- Aust Prescr 2002;25:20-3
- 1 January 2002
- DOI: 10.18773/austprescr.2002.013
Some of the views expressed in the following notes on newly approved products should be regarded as preliminary, as there may have been limited published data at the time of publication, and little experience in Australia of their safety or efficacy. However, the Editorial Executive Committee believes that comments made in good faith at an early stage may still be of value. Before new drugs are prescribed, the Committee believes it is important that more detailed information is obtained from the manufacturer's approved product information, a drug information centre or some other appropriate source.
prefilled syringes containing 10 microgram/0.4 mL, 20 microgram/0.5 mL, 30 microgram/0.3 mL, 40 microgram/0.4 mL, 50 microgram/0.5 mL, 60 microgram/0.3 mL and 100 microgram/0.5mL
Approved indication: anaemia of chronic renal failure
Australian Medicines Handbook Section 7.5
In chronic renal failure erythropoiesis is reduced leading to a normochromic, normocytic anaemia. This can be treated by giving the patient recombinant erythropoietin to stimulate red cell production.
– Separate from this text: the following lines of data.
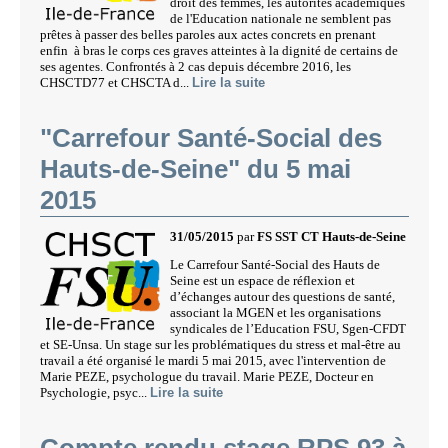
droit des femmes, les autorités académiques
de l'Education nationale ne semblent pas
prêtes à passer des belles paroles aux actes concrets en prenant
enfin à bras le corps ces graves atteintes à la dignité de certains de
ses agentes. Confrontés à 2 cas depuis décembre 2016, les
CHSCTD77 et CHSCTA d...
Lire la suite
"Carrefour Santé-Social des
Hauts-de-Seine" du 5 mai
2015
31/05/2015
par
FS SST CT Hauts-de-Seine
Le Carrefour Santé-Social des Hauts de
Seine est un espace de réflexion et
d’échanges autour des questions de santé,
associant la MGEN et les organisations
syndicales de l’Education FSU, Sgen-CFDT
et SE-Unsa. Un stage sur les problématiques du stress et mal-être au
travail a été organisé le mardi 5 mai 2015, avec l'intervention de
Marie PEZE, psychologue du travail. Marie PEZE, Docteur en
Psychologie, psyc...
Lire la suite
Compte rendu stage RPS 93 à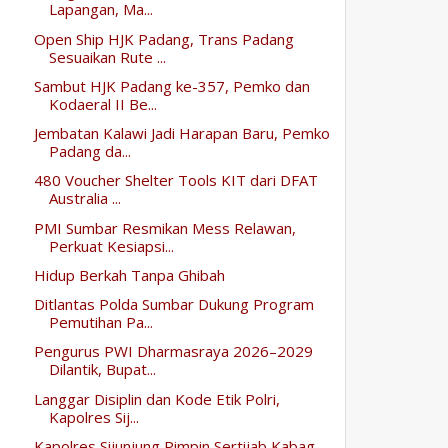
Lapangan, Ma...
Open Ship HJK Padang, Trans Padang
Sesuaikan Rute ...
Sambut HJK Padang ke-357, Pemko dan
Kodaeral II Be...
Jembatan Kalawi Jadi Harapan Baru, Pemko
Padang da...
480 Voucher Shelter Tools KIT dari DFAT
Australia ...
PMI Sumbar Resmikan Mess Relawan,
Perkuat Kesiapsi...
Hidup Berkah Tanpa Ghibah
Ditlantas Polda Sumbar Dukung Program
Pemutihan Pa...
Pengurus PWI Dharmasraya 2026–2029
Dilantik, Bupat...
Langgar Disiplin dan Kode Etik Polri,
Kapolres Sij...
Kapolres Sijunjung Pimpin Sertijab Kabag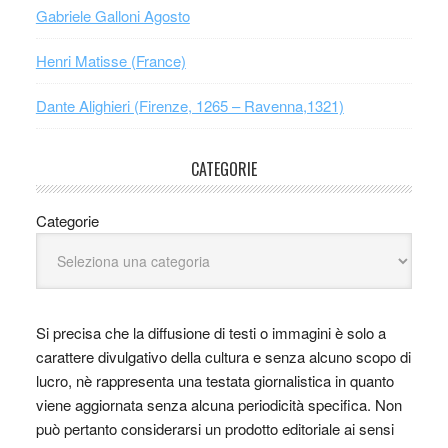
Gabriele Galloni Agosto
Henri Matisse (France)
Dante Alighieri (Firenze, 1265 – Ravenna,1321)
CATEGORIE
Categorie
Si precisa che la diffusione di testi o immagini è solo a
carattere divulgativo della cultura e senza alcuno scopo di
lucro, nè rappresenta una testata giornalistica in quanto
viene aggiornata senza alcuna periodicità specifica. Non
può pertanto considerarsi un prodotto editoriale ai sensi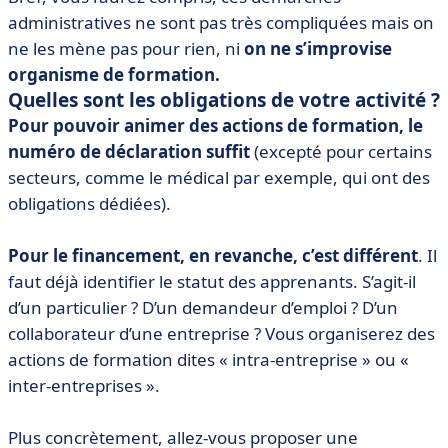
administratives ne sont pas très compliquées mais on
ne les mène pas pour rien, ni
on ne s’improvise
organisme de formation.
Quelles sont les obligations de votre activité ?
Pour pouvoir animer des actions de formation, le
numéro de déclaration suffit
(excepté pour certains
secteurs, comme le médical par exemple, qui ont des
obligations dédiées).
Pour le financement, en revanche, c’est différent
. Il
faut déjà identifier le statut des apprenants. S’agit-il
d’un particulier ? D’un demandeur d’emploi ? D’un
collaborateur d’une entreprise ? Vous organiserez des
actions de formation dites « intra-entreprise » ou «
inter-entreprises ».
Plus concrètement, allez-vous proposer une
Although there are genetically engineered differences in its structure, darbepoetin can be used as an alternative to erythropoietin. The structural differences give darbepoetin a half-life three times longer than that of erythropoietin. After intravenous injection the half-life ranges from 12 to 40 hours and ranges from 27 to 89 hours after subcutaneous injection. Patients therefore need less frequent injections if they use darbepoetin instead of erythropoietin. A weekly injection should raise the haemoglobin by at least 10 g/L in four weeks, if the patient has adequate stores of iron. The product information explains how to calculate the dose of darbepoetin when switching a patient from erythropoietin.
In clinical trials darbepoetin and erythropoietin have had similar efficacy in the correction of anaemia. Both drugs are also effective at maintaining the haemoglobin concentration.
The adverse effects of darbepoetin resemble those of erythropoietin. Patients find the subcutaneous injection of darbepoetin more painful, but when given intravenously it causes less thrombosis of the vein than erythropoietin. Other adverse events include hypertension and myalgia. Uncontrolled hypertension is a contraindication to darbepoetin. So far there have been no reports of serious allergic reactions or patients developing antibodies to darbepoetin.